L’Académie reprendra à peu près la définition et les exemples en 1798, en précisant « ce capitaliste est un franc usurier ». En 1793, Billaud-Varenne prend le contre-pied du fumier de Turgot et de l’arrosoir de Hume, pour proposer une tout autre métaphore agricole :
Le capitaliste est nécessairement, ou avare ou prodigue. Dans la première hypothèse, il enterre son or et tarit ainsi les sources vivifiantes de la circulation ; ou bien s’il fait valoir son argent sur la place, c’est à des conditions qui deviennent ruineuses pour tous ceux qui ont quelques rapports d’affaires avec lui. […] Il semble voir ces insectes voraces, qui, s’attachant au tronc d'un arbre, parviennent insensiblement à le dessécher.
Le capitaliste est en outre un mauvais patriote, un lâche qui doute de la Révolution et ne participe pas à l’économie républicaine, car « Pitt entretient la peur des avares et des capitalistes par des fausses nouvelles ».
Dès le printemps 1790, la définition Louis Nicolas Chantreau (souvent attribuée à L. S. Mercier) avait sérieusement écorné la figure du bon capitaliste :
Capitaliste : ce mot n’est guère connu qu’à Paris et dans quelques villes de France. Il désigne un monstre de fortune, un homme au cœur d’airain, qui n’a que des affections métalliques.

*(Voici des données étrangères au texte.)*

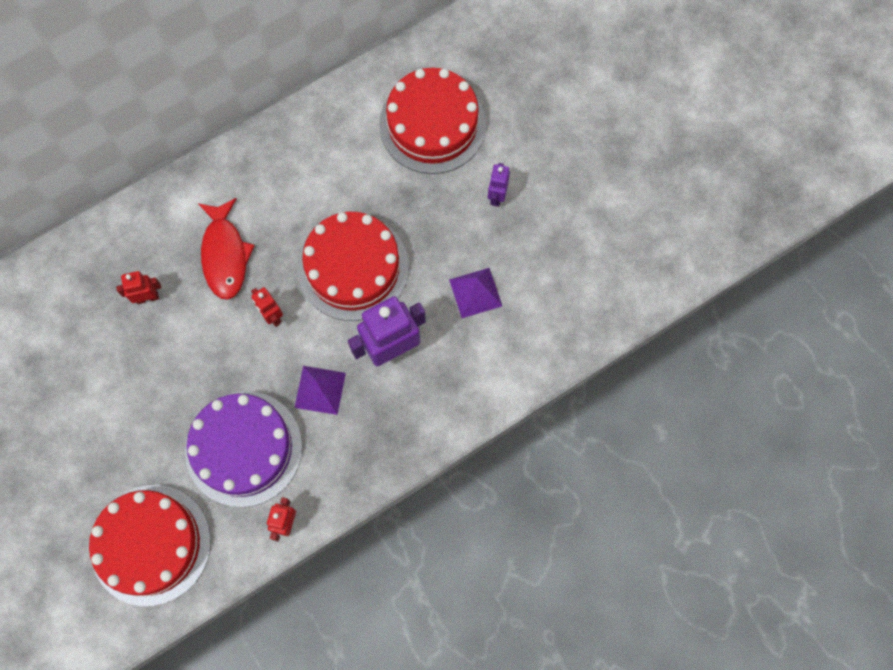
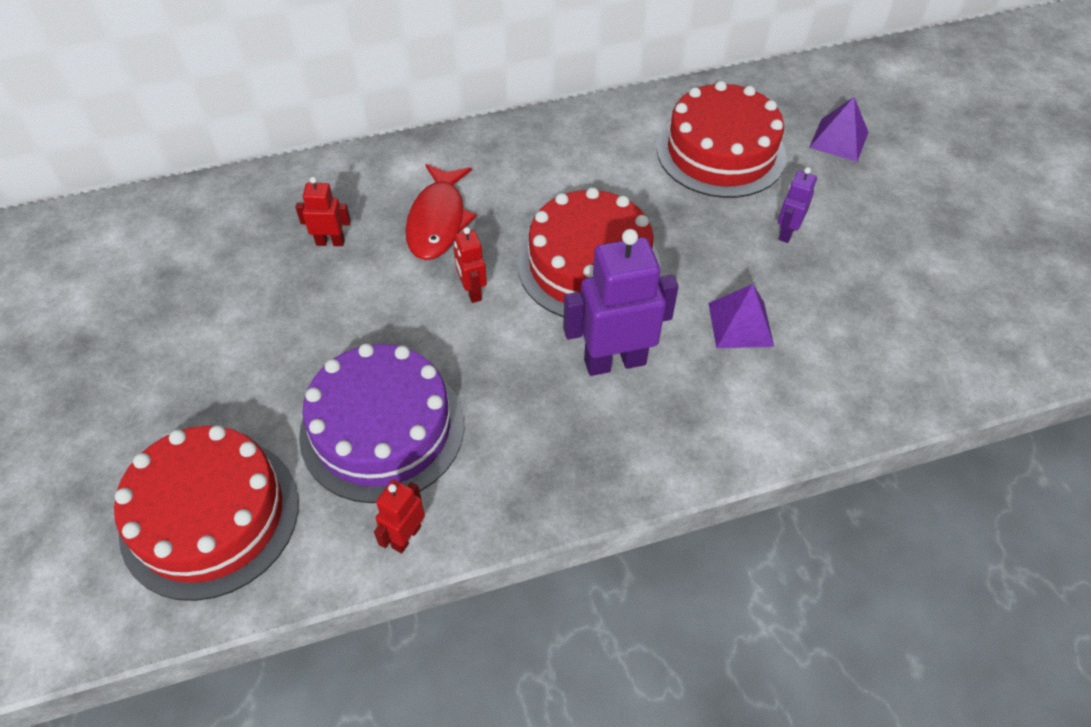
camera: 15 degrees right, 20 degrees down
(320, 390) = (506, 385): purple pyramid -> purple pyramid (838, 140)

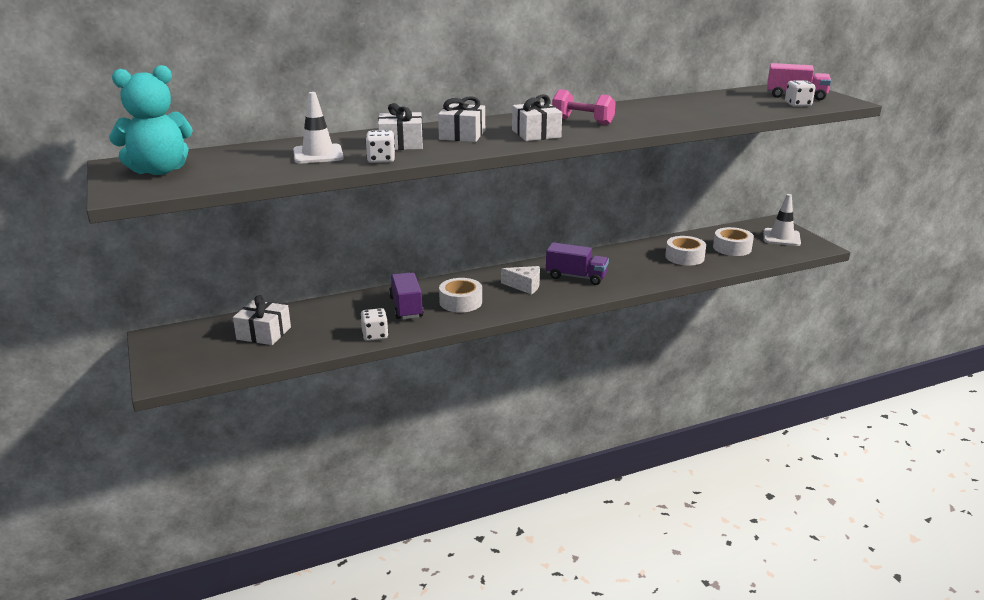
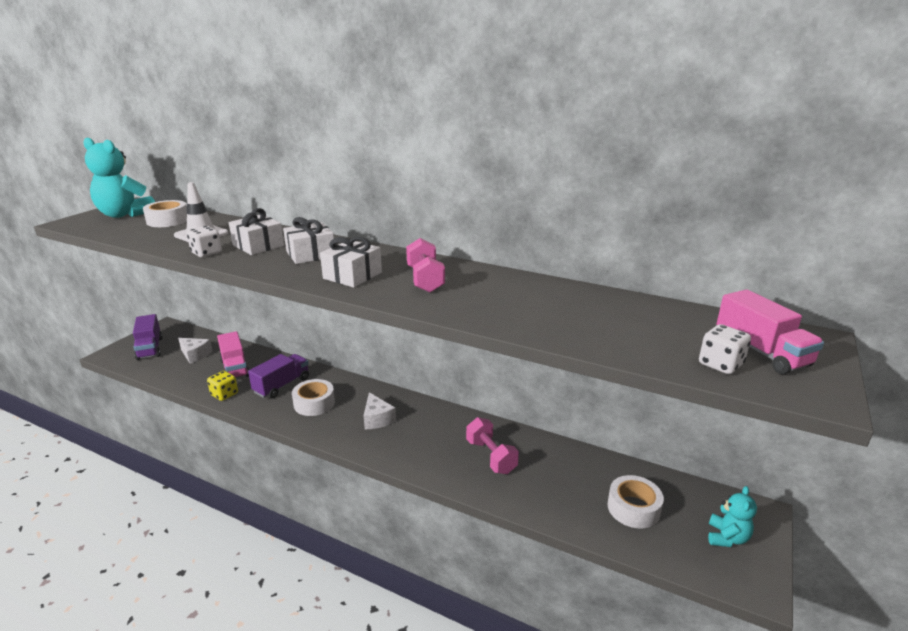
camera: 50 degrees right, 0 degrees up
(264, 333) = (195, 355): white gift -> white cheese
(332, 320) = (235, 368): none -> pink truck
(375, 335) = (224, 394): white dice -> yellow dice
(576, 277) = (427, 437): purple truck -> purple truck (150, 348)
(630, 265) = (491, 456): none -> pink dumbbell
(684, 257) = (559, 483): white tape -> white tape (168, 221)
(781, 237) = (727, 537): white traffic cone -> turquoise teddy bear

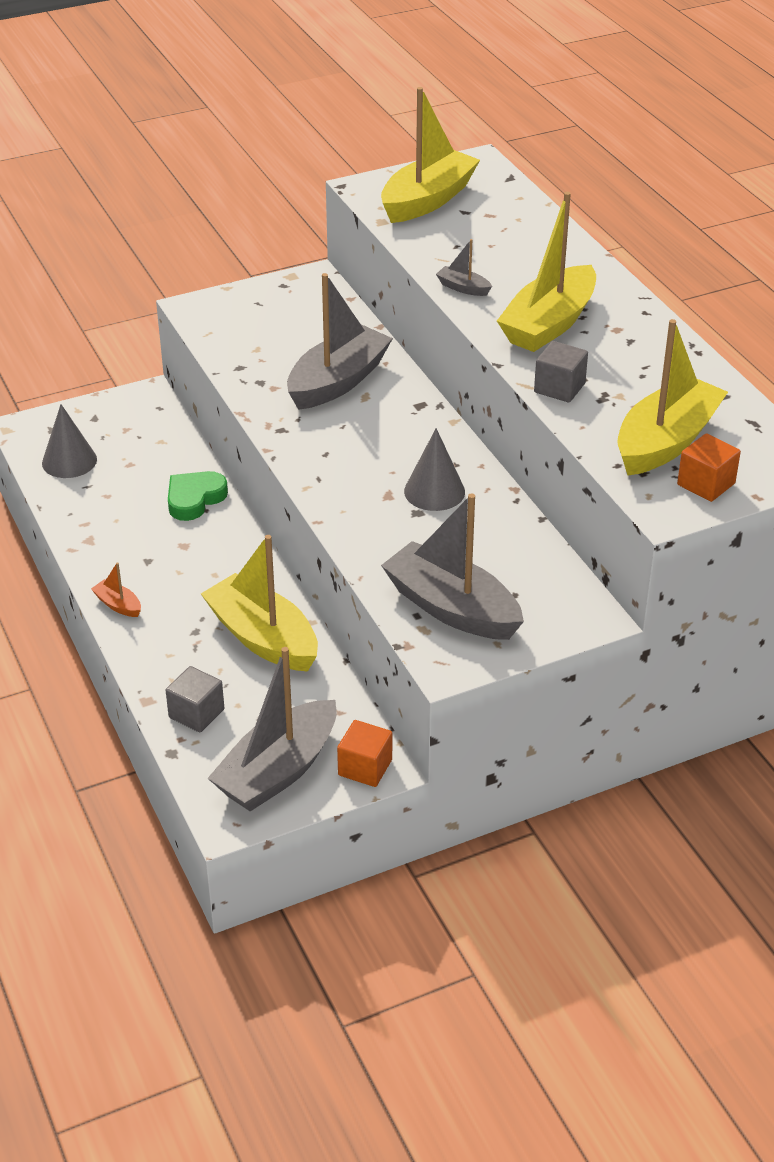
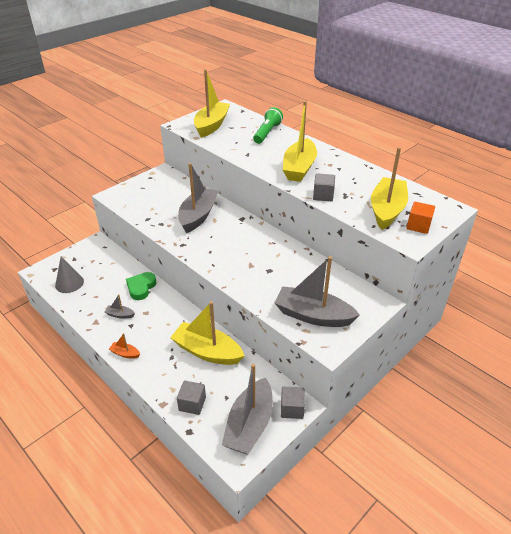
camera: 20 degrees left, 0 degrees up
(365, 767) = (292, 409): orange cube -> grey cube
(434, 491) = (271, 258): grey cone -> none
(463, 288) = (250, 159): grey boat -> grey boat (120, 315)
(531, 237) = (267, 133): none -> green flashlight

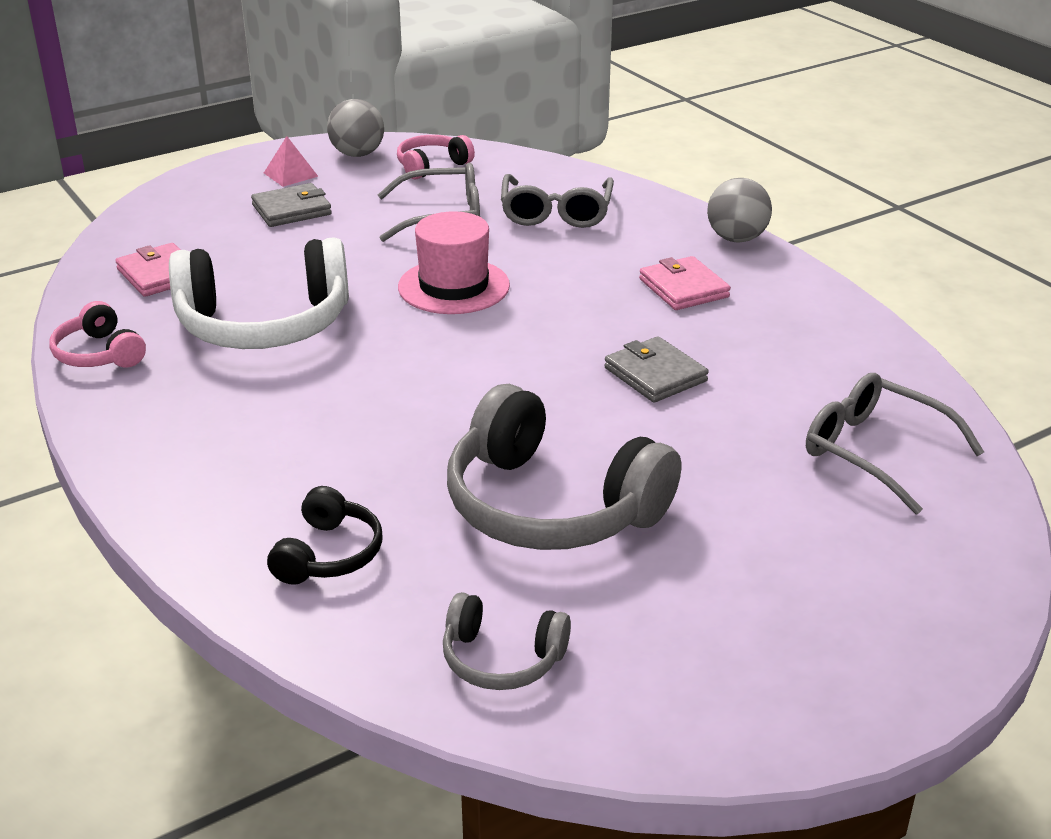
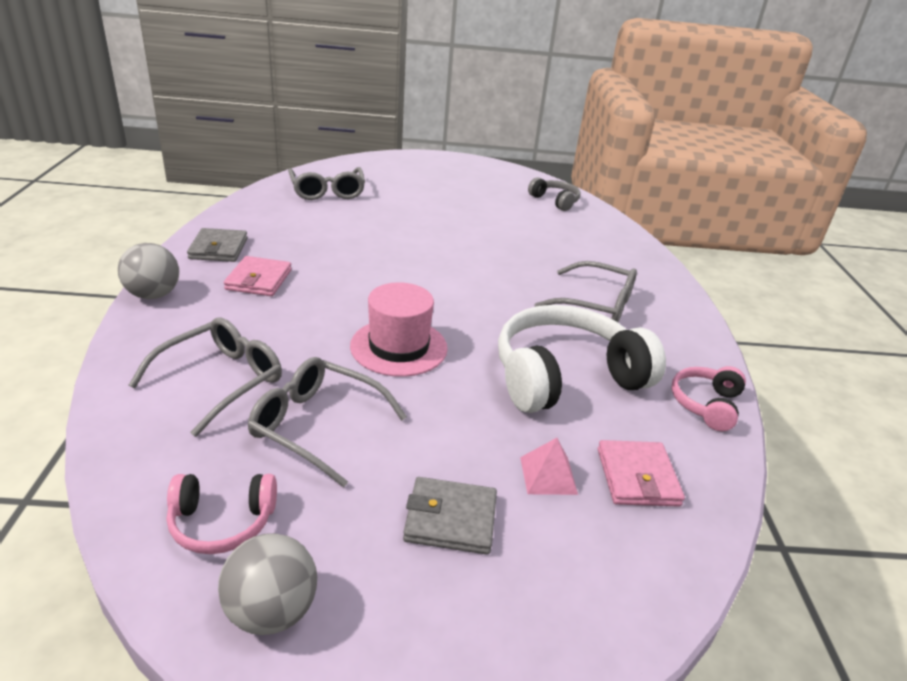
camera: 150 degrees left, 0 degrees up
(99, 354) = (706, 404): pink headphones -> pink headphones turned 150 degrees counterclockwise
(264, 324) = (565, 376): white headphones -> white headphones turned 45 degrees counterclockwise
(277, 427) = (595, 304): none -> grey glasses
(291, 174) = (398, 606): pink pyramid -> pink pyramid (548, 475)
(329, 554) = (600, 246): black headphones -> none
(551, 506) = (488, 225): grey headphones -> none
(655, 374) = (362, 248): grey wallet -> grey wallet (218, 249)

Il n’a point de patrie, il est domicilié sans être citoyen […] Ainsi que des Arabes du désert qui viennent de piller une caravane, enterrent leur or, de peur que d’autres brigands ne surviennent, ainsi les capitalistes ont enfoui notre argent ; oui, enfoui sans ressource, perdu, mort.
Aujourd’hui encore, alors que le capitalisme règne en Occident, rares sont ceux qui s’avouent capitalistes ; et il n’y a pas de « Parti capitaliste » (sauf semble-t-il en Norvège et en Afrique du Sud).
Sources : François Louis Poëtevin, Nouveau Dictionnaire franco-suisse, Basle, 1754 ; Journal de l’agriculture, juin 1766 ; Turgot, « Réflexions sur la formation et la distribution des richesses », Éphémérides du citoyen, 1770, p. 164-165 ; Charles Nicolas Ducloz-Dufresnoy, Observations, 1790, p. 15 ; Nouveau Dictionnaire françois […], Paris et Lyon, chez J. B. Delamollière, 2 t., 1792. ; Jacques Nicolas Billaud-Varenne, Les Éléments du républicanime, 1793, I, p. 63 ; Journal général de la guerre, 13 août 1793 ; Louis Nicolas Chantreau, Dictionnaire national et anecdotique, pour servir à l’intelligence des mots dont notre langue s’est enrichie depuis la révolution, avec un appendice contenant les mots qui vont cesser d’être en usage, et qu’il est nécessaire d’insérer dans nos archives pour l’intelligence de nos neveux, Politicopolis, 1790 (définition partiellement citée par L. S. Mercier, Néologie, 1801).